Doctors Without Borders/Médecins Sans Frontières (MSF) is a worldwide movement of current and former field staff, grouped into national and regional associations. Collectively, they make sure that MSF stays true to its mission and principles.
MSF doctor on call is checking the temperature of his stethoscope before putting on the little girl’s skin at Yida refugee camp. © Camille Lepage
Currently, there are 23 associations. All are independent legal entities, and each elects its own board of directors and president. Most associations have an executive office that raises funds and recruits staff for MSF’s operations.
The associations are attached to five operational directorates, which manage MSF’s humanitarian assistance programmes. Other units, including supply centers and medical units, also support our activities.

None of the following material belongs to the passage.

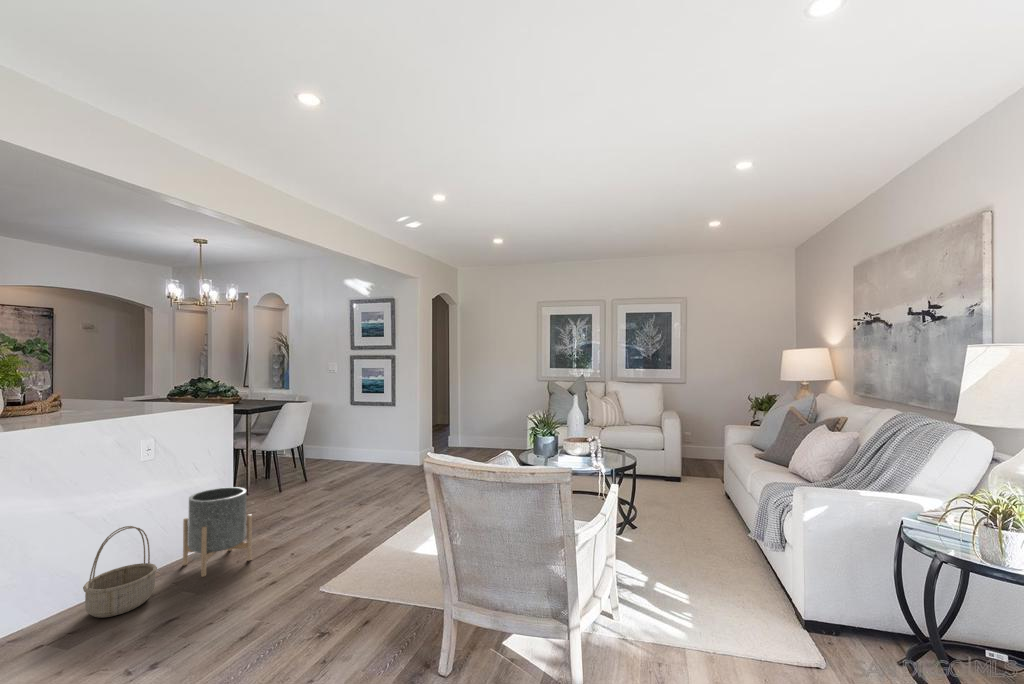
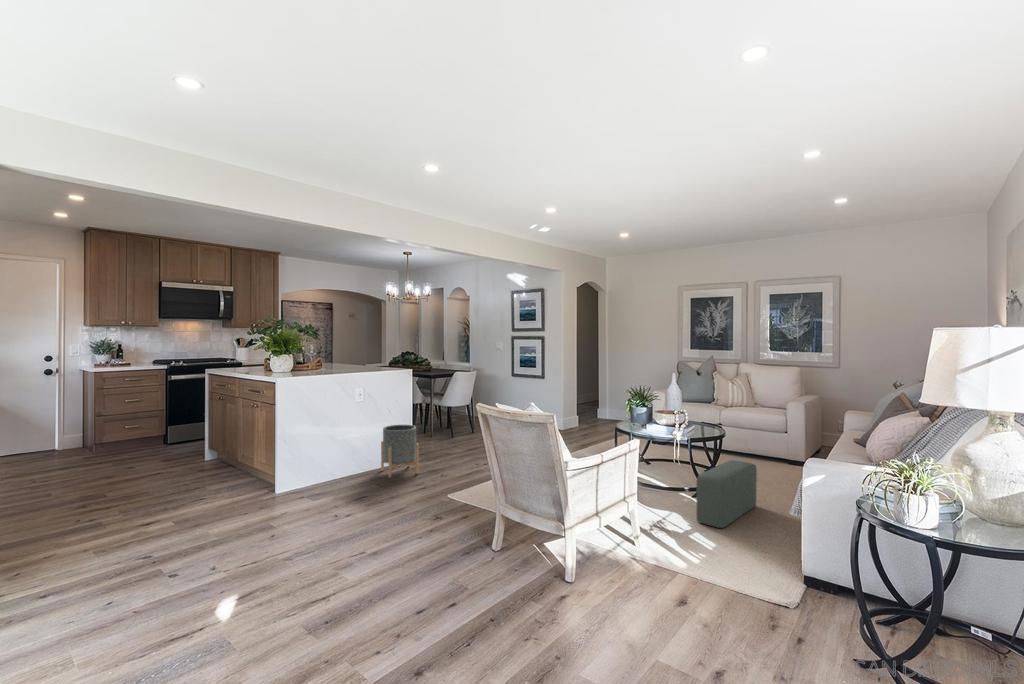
pouf: none [645,488,682,572] -> present [696,460,757,528]
basket: present [83,526,157,617] -> none [328,438,364,489]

MSF offices, units, directorates and associations interconnect and work together in various ways, and are formally bound as one movement by a shared name, a shared commitment to the MSF Charter and principles and shared membership of MSF International. Three specialised public-health centers called Epicenter, Aedes and HealthNet work with MSF to help expand expertise in specialist medical issues.
In 1999 MSF set up the Access Campaign to push for access to, and the development of, life-saving and life prolonging medicines, diagnostic tests and vaccines for patients in our programmes and beyond.
We set this project up with the prize money from the Nobel Peace Prize, which MSF was awarded in 1999.
MSF field research
MSF is well known for its humanitarian medical work, but it has also produced important research based on its field experience with vulnerable populations.
This website archives MSF's scientific articles and makes them available free, with full text, and in an easily searchable format.
For 30 years, MSF has directly witnessed the human cost of the lack of drugs for neglected diseases and has raised its voice against this inequity. In 2003, seven organisations from around the world joined forces to establish the Drugs for Neglected Diseases initiative (DNDi).
Dr. Joanna Liu, President of MSF International. © MSF
The International General Assembly (IGA) is the highest authority of MSF International. It is responsible for safeguarding MSF’s medical humanitarian mission, and provides strategic orientation to all MSF entities. The assembly meets annually, and comprises of two representatives of each association, of two representatives elected by the individual members of MSF International and of the International President (who is elected by the assembly). The current International President is Dr Joanna Liu.
The International Board acts on behalf of and is accountable to the International General Assembly. It is made up of representatives of the operational directorates as well as a group elected by the International General Assembly, and is chaired by the International President.
Based in Geneva, MSF International provides coordination, information and support to the MSF movement, and implements international projects and initiatives as requested. Its costs are paid by MSF’s national executive offices. Jérôme Oberreit is the current Secretary General of MSF International.